How will you know? Frankly, since hearing loss can creep up gradually, you may not be the first to catch on. Instead, it may be your family and friends who notice that you don’t respond to them, misunderstand what they’re saying, frequently need things to be repeated, or set the volume on the TV or radio much higher than they do. Common symptoms of hearing loss you may notice: speech sounding muffled or trouble carrying on a conversation in settings with background noise, such as a restaurant or at home with the dryer going.
“Symptoms of hearing loss may also be subtle, such as a ringing or noise in the ear, a sensation that your ear is blocked or something is stuck in it, or difficulty picking up on certain words in conversations. Be aware of possible symptoms of hearing loss and talk to your doctor. You’ll need to see an audiologist for a comprehensive hearing test so your hearing loss can be detected and any available treatments initiated quickly,” says Maura Cosetti, MD, director of the Cochlear Implant Center at the Ear Institute at New York Eye and Ear Infirmary of Mount Sinai Medical Center.
If you develop sudden hearing loss, seek medical help immediately. Prompt treatment greatly increases the chance you will recover some or all of your hearing.
Evaluation and Treatment of Hearing Loss
Arthritis doesn’t change how an audiologist will evaluate your hearing, but you do need a complete assessment — not just a pass/fail screening test. Your exam is likely to include listening to tones at different pitches, using vibrations to send tones directly to the bones of your inner ear, and seeing how well you can understand spoken words at different volumes and in different environments.
Extended high-frequency audiometry, a sensitive test that detects some types of hearing loss before they interfere with understanding speech, may help detect arthritis-related hearing loss earlier than other standard tests, according to Dr. Emamifar.
Treatments for hearing loss depend on the location and type of problem and may include removal of ear wax, surgery, the use of hearing aids, or a cochlear implant. For people with arthritis and hearing loss, your rheumatologist may consider starting or intensifying the use of disease-modifying antirheumatic drugs, supplementing these with steroids (either oral or injected into the middle ear), and eliminating drugs such as hydroxychloroquine and chloroquine, which may damage hearing. Sudden hearing loss is treated with steroids.

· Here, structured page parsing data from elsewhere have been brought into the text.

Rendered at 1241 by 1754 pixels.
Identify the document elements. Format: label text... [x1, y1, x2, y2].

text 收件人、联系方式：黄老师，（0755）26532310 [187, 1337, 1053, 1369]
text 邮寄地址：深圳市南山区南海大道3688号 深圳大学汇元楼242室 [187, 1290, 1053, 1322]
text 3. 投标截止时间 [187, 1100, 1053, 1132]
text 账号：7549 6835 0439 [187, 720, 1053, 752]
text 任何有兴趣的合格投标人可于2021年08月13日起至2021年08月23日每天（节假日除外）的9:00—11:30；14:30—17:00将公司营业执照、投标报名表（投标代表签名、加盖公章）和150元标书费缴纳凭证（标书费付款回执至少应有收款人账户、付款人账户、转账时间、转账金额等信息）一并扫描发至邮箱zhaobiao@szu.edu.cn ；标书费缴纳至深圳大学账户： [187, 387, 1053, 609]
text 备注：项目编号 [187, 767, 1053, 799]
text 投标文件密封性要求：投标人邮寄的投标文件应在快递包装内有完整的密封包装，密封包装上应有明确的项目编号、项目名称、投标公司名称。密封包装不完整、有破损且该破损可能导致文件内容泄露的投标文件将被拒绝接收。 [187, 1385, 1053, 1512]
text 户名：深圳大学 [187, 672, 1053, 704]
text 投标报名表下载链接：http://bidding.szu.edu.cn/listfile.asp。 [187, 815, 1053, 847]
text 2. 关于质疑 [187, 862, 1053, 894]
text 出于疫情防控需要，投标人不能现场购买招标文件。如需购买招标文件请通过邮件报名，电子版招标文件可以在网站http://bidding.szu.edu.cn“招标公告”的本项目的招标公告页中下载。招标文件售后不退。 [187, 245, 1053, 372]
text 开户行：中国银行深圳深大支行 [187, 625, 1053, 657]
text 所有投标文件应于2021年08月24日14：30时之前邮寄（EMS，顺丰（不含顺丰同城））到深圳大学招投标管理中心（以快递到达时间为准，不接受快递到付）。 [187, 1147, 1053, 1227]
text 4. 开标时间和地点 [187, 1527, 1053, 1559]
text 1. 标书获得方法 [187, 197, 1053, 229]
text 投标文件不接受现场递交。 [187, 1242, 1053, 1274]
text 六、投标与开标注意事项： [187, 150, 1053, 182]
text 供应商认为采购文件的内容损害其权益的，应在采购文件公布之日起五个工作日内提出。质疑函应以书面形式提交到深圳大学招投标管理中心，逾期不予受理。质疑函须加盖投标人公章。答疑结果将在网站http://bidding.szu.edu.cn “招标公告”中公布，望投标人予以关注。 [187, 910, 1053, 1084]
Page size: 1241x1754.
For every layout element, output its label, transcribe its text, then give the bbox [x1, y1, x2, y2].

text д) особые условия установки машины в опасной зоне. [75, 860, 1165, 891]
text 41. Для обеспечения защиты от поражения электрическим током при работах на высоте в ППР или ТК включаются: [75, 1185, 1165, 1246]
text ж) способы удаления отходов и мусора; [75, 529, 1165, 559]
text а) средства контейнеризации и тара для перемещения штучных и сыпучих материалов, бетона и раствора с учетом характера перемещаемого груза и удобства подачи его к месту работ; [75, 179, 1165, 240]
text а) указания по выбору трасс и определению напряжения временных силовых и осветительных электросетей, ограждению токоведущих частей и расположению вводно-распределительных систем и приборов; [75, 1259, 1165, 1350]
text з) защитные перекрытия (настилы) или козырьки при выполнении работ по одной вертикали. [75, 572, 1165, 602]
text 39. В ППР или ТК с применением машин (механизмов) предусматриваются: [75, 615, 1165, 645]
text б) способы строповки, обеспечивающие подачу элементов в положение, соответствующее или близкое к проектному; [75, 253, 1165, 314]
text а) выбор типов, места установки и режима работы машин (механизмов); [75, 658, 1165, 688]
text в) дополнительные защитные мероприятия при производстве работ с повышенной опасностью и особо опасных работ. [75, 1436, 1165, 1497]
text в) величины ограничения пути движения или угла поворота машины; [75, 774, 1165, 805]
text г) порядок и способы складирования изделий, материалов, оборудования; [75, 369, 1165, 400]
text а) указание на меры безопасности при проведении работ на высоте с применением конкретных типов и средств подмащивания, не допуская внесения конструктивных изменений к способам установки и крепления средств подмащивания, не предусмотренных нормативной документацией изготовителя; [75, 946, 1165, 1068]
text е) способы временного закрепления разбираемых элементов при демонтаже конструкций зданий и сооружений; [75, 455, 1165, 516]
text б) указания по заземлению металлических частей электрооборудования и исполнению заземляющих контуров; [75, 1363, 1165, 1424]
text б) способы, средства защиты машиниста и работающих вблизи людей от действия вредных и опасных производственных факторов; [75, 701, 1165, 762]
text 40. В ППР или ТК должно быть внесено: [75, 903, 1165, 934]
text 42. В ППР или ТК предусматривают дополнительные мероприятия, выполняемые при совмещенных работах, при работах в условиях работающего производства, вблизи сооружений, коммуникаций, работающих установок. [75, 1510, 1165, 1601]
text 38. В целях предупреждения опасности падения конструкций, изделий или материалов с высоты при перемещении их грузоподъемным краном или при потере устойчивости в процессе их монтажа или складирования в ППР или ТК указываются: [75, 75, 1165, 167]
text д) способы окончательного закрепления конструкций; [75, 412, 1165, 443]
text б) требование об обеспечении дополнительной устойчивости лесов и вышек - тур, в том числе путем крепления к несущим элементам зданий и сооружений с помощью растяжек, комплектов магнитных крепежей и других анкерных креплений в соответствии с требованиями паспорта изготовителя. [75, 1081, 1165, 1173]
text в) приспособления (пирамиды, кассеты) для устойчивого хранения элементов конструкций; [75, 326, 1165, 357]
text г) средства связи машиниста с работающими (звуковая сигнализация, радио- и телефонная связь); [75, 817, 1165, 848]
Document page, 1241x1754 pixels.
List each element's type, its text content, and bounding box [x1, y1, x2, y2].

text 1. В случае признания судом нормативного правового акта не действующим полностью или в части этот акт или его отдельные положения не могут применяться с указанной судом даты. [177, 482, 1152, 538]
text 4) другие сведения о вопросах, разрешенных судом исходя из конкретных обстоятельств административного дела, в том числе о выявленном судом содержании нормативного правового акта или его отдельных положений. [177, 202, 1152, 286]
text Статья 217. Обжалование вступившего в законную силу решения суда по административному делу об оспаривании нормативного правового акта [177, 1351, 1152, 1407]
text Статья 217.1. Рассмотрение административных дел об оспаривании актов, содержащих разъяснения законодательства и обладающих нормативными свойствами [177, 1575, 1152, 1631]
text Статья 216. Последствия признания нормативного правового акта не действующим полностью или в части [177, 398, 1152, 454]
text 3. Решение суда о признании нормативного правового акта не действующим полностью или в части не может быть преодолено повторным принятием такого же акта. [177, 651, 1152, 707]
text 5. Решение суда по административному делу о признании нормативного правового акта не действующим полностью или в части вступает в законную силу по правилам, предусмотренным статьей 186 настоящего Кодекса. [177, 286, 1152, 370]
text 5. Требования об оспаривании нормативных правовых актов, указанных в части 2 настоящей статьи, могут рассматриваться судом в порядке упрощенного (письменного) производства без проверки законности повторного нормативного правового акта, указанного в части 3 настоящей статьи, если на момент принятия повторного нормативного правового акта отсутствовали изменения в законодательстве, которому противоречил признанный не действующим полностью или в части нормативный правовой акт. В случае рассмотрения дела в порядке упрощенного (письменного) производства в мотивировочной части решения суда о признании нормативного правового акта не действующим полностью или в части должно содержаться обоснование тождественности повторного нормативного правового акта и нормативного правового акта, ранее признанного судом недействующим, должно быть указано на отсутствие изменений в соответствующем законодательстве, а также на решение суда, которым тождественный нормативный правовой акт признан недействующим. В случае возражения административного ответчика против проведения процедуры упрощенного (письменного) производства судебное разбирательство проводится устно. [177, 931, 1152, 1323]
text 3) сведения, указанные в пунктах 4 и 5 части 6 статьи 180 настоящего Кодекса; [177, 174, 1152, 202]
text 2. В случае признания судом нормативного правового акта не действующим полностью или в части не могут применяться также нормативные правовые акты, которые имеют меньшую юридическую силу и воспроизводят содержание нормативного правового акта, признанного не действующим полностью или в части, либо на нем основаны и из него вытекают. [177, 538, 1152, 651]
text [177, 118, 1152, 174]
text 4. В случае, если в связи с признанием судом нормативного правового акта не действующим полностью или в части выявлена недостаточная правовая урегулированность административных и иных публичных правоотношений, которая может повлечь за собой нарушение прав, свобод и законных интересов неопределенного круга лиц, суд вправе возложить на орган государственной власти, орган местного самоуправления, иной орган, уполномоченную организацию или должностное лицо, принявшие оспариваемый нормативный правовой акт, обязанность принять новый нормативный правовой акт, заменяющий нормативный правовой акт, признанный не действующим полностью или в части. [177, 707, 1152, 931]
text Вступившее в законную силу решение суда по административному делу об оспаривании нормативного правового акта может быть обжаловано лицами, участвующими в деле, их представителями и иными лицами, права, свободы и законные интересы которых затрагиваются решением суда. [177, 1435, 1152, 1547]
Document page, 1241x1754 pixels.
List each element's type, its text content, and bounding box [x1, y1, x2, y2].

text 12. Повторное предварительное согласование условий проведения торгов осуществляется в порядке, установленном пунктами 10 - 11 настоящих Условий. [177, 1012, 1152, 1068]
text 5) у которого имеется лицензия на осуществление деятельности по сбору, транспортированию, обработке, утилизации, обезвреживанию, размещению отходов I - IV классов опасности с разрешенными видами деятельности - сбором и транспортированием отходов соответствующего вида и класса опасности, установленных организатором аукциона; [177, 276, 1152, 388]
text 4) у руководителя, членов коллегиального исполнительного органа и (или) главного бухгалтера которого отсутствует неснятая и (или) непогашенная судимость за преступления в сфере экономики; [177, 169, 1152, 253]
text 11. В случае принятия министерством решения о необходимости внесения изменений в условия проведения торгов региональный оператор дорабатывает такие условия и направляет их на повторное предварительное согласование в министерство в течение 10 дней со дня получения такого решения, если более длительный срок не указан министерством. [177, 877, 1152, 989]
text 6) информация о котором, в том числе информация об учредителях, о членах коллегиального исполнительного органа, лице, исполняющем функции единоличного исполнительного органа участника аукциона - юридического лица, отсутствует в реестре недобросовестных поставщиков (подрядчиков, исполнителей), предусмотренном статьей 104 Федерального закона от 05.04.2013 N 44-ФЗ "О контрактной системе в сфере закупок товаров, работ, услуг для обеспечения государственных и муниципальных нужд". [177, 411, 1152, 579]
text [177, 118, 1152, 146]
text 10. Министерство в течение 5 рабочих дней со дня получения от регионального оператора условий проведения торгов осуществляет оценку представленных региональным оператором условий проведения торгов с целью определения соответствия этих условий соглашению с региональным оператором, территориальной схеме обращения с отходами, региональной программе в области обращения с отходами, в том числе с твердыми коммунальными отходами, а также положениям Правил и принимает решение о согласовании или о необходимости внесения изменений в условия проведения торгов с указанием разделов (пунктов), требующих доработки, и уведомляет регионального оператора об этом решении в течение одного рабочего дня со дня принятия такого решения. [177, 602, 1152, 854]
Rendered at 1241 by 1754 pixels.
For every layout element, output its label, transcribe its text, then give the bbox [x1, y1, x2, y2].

How to Help Prevent Hearing Loss
To help prevent or minimize future hearing loss, take these steps:
Avoid loud noises. “Noise protection is important for everyone, including those with arthritis,” says Dr. Cosetti. Both volume and duration count, so avoid prolonged exposure. Turn down the volume on your music. Take breaks and keep your distance from loudspeakers and other noisy equipment at events. Use earplugs or protective earmuffs when you can’t get away or must use loud equipment.
Stop smoking and avoid secondhand smoke. Nicotine constricts blood vessels so the hair cells in your inner ears get less oxygen. Once damaged, the hair cells can’t respond to sound.
Avoid or cut back alcohol consumption. Alcohol can also damage hair cells in the inner ears, as well as slow your brain’s processing of auditory signals.